In the UK, the monarchy remains popular overall, with 64 per cent in favor and 24 per cent wanting to abolish it. However, according to a January YouGov poll, this picture is deteriorating dramatically among 18- to 24-year-olds.
Among Gen Z, 52 percent would support a republic, while 34 percent want to keep the king.
The strength of support overall suggests the royals aren’t going anywhere anytime soon – but unless young people change their minds over time, the royals could sleepwalk into a crisis years later.
Antigua and Barbuda Prime Minister Gaston Browne has indicated that the country intends to hold a referendum to remove King Charles as head of state within three years.
He made the announcement just days after the death of Queen Elizabeth II in September, when Britain was still in its national mourning.

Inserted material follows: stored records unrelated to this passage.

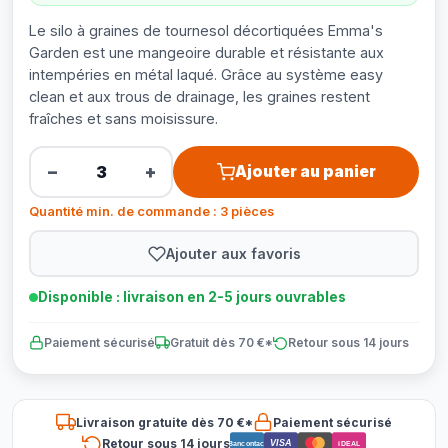
Le silo à graines de tournesol décortiquées Emma's
Garden est une mangeoire durable et résistante aux
intempéries en métal laqué. Grâce au système easy
clean et aux trous de drainage, les graines restent
fraîches et sans moisissure.
−
+
Ajouter au panier
Quantité min. de commande : 3 pièces
Ajouter aux favoris
Disponible : livraison en 2-5 jours ouvrables
Paiement sécurisé
Gratuit dès 70 €*
Retour sous 14 jours
Livraison gratuite dès 70 €*
Paiement sécurisé
Retour sous 14 jours
VISA
Bancontact
iDEAL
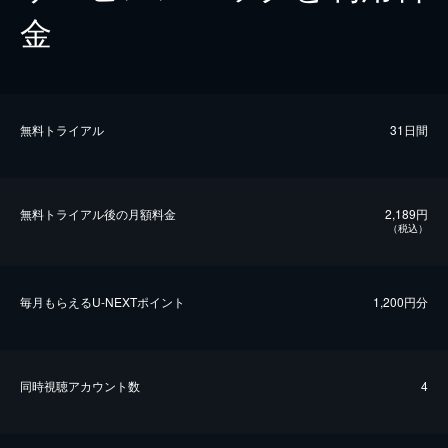
金
無料トライアル
31日間
無料トライアル後の⽉額料金
2,189円
（税込）
毎⽉もらえるU-NEXTポイント
1,200円分
同時視聴アカウント数
4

Browne told ITV: “This is not an act of hostility or a difference between Antigua and Barbuda and the monarchy, but it is the final step in closing that circle of independence and ensuring that we are truly a sovereign nation.
When asked about a timeframe for the referendum, he said: “I would say probably within the next three years.”
While Antigua and Barbuda has been the most outspoken, it’s not the only country in the Caribbean raising the prospect of independence.
Jamaican Prime Minister Andrew Holness told Prince William and Kate Middleton that the country was considering a similar move during their visit in March 2022: “We are moving on. And we intend to achieve our development goals shortly and fulfill our true ambition and destiny as an independent, developed, prosperous country.”
William and Kate also faced protests days earlier during a visit to Belize, while the Bahamas announced a desire for a referendum in September.
Quoted by The IndependentPhillip Davis, Prime Minister of the Bahamas, said: “The only challenge in our move to a republic is that I cannot do it, much as I would like to, I cannot do it without your consent. I’m going to do it to hold a referendum and the people of the Bahamas have to say ‘yes’ to me.”